Except that it's what He asks us to do.  This is what we talked about this week end, that He takes the clay pots that we are, and fills us--each of us--with the inexpressible treasure that is Himself.  Ordinary, average clay pots filled with glorious, eternal treasure.  Those women, me, each of us, just plain old ordinary pots.  But what is within-- that's the lit coal from the fire of God Himself. His all-surpassing power, enough to be the Light of the World, to vanquish death itself.  That's the treasure we're given.  I'm overwhelmed by this tonight.  Overwhelmed by the Word, by the words we shared together about the Word, and about the Incarnate Word who is always present when such a company is gathered.  I know I'm gushing, but I don't take these moments lightly, or complacently.  It's no surprise to anyone who knows me, but I love to talk.  And I love Jesus.  So when the two intersect and I get to talk about Jesus, especially with people hungry and thirsty for Him, it's a balm to my spirit. An honor and a joy. To get to--to be allowed to--handle His word, to bring this lit coal to others...I'll never get used to the privilege of it. 
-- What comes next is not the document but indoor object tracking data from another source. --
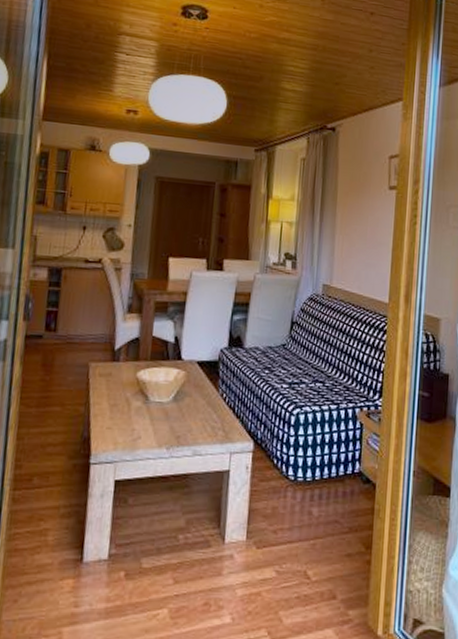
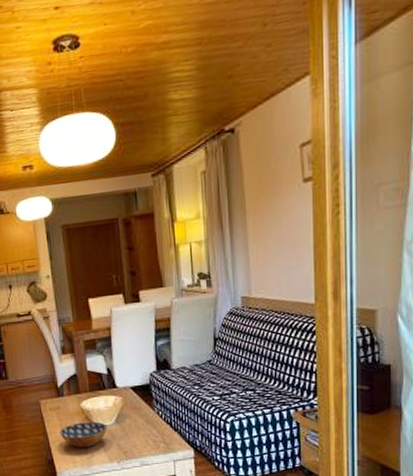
bowl: none [105,395,163,428] -> present [59,421,108,449]

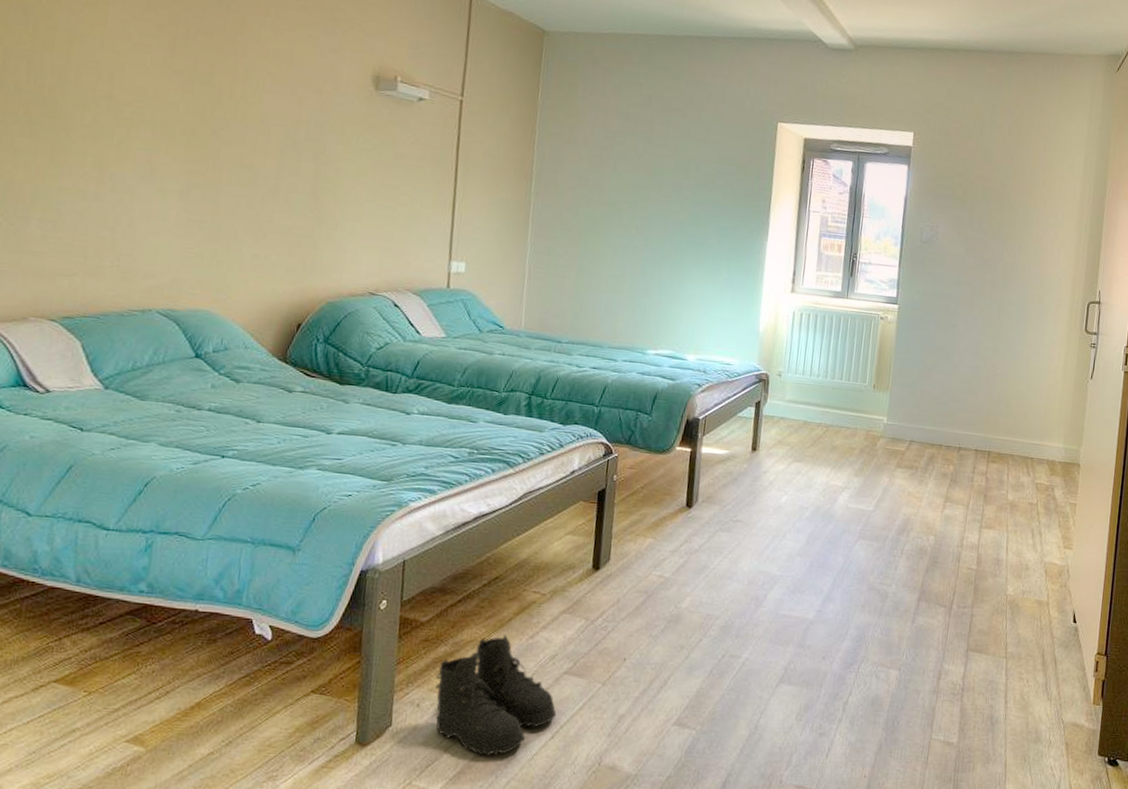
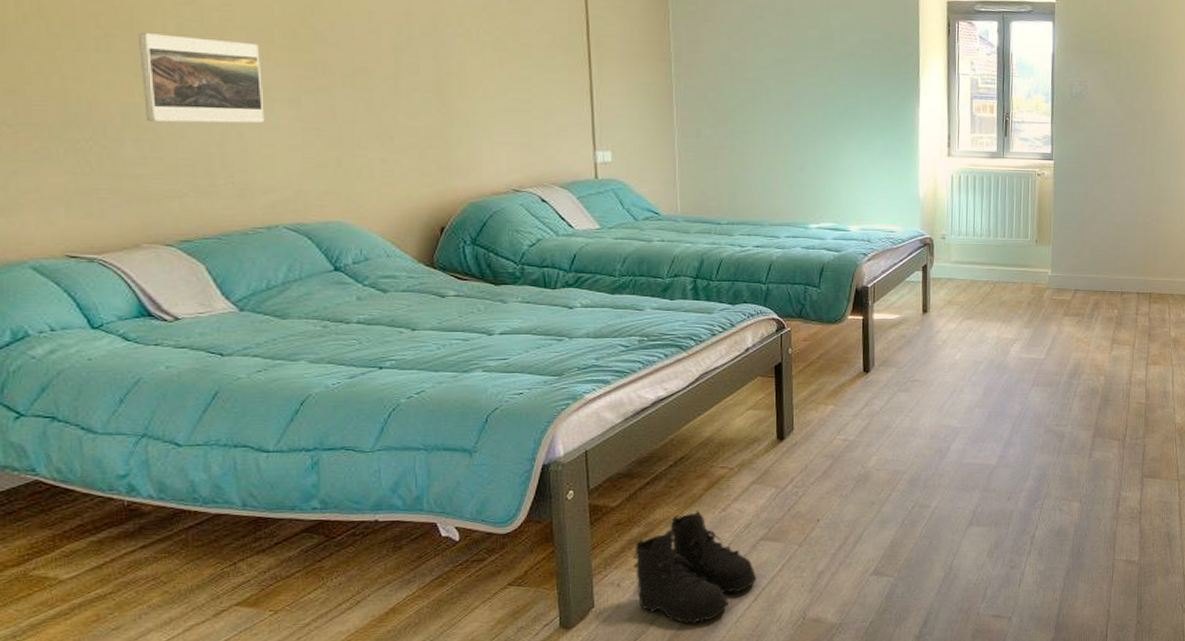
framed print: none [52,121,161,212] -> present [139,33,265,123]

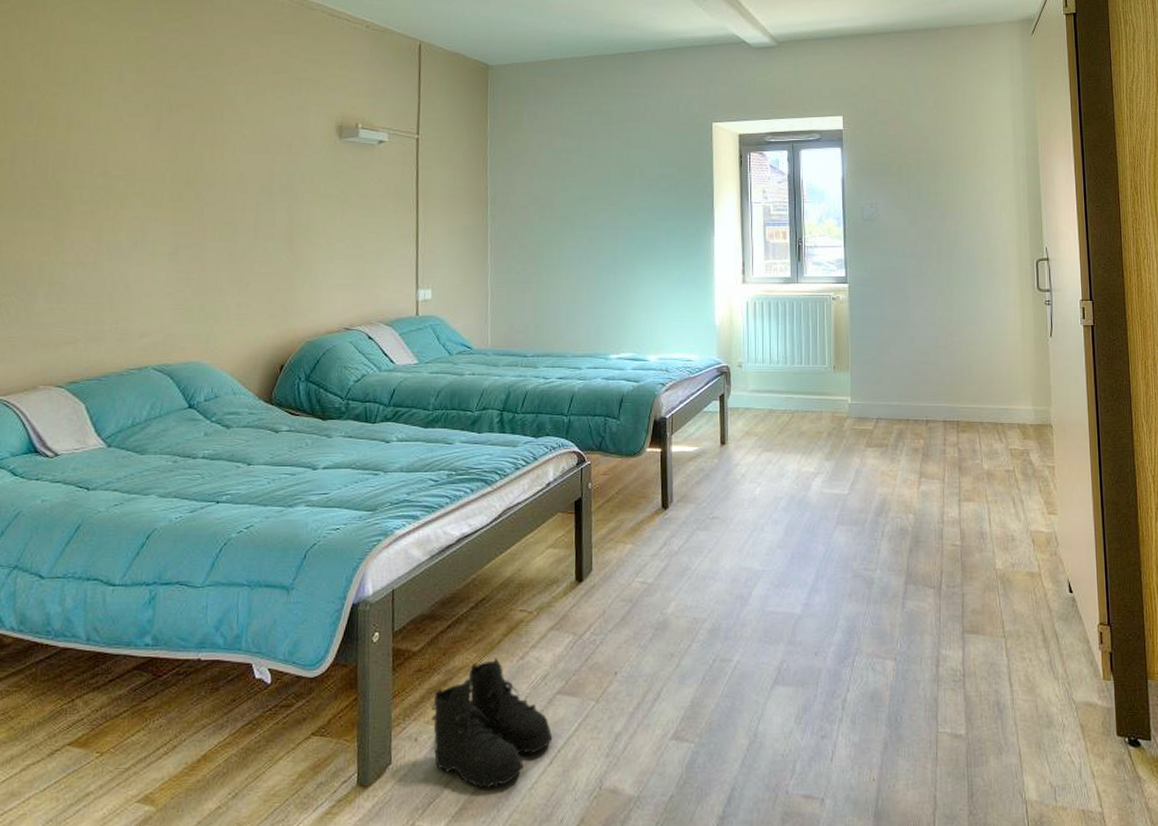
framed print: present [139,33,265,123] -> none [57,202,151,277]

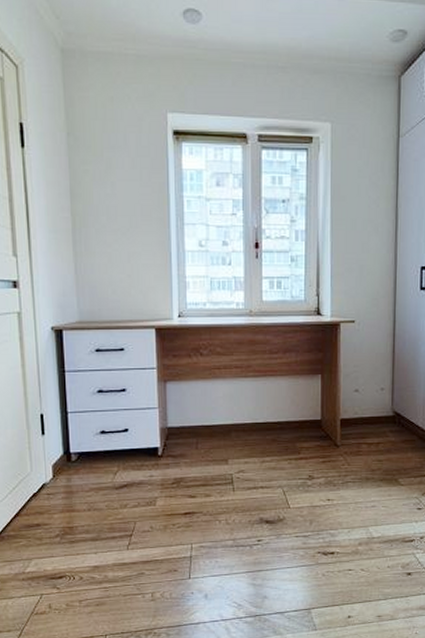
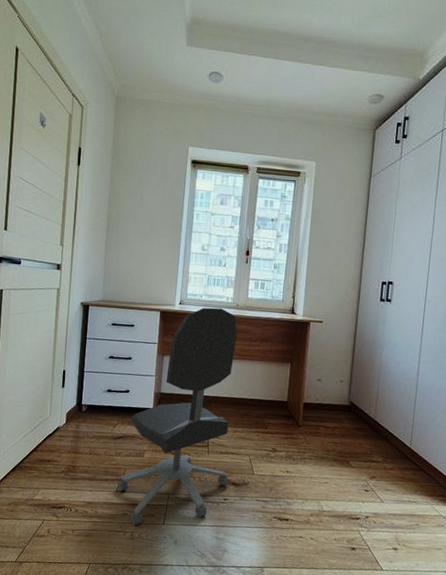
office chair: none [128,317,261,585] -> present [118,307,237,526]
And the responsibility.  The deep, humbling responsibility.  Watching women take my words seriously, write them down, ask me to repeat them.  If I thought it was something I had made up or was doing myself, it would be my undoing, if you know what I mean.  It's with light hands that we must handle His word, teach it to others.  Only in surrender to Him should one--should I!!!--attempt it.  In such set-apart moments--like Sundays, during worship-- we are the church, when we speak together, it's words of eternal value.

Yes, clay pots.  Ordinary, trivial clay pots.  It's only what's inside, where Christ is, that the extraordinary, powerful treasure resides.  And...only in broken-ness, is that treasure revealed.  Think about it. 

"For we have this treasure in jars of clay to show that this all-surpassing power is from God and not from us."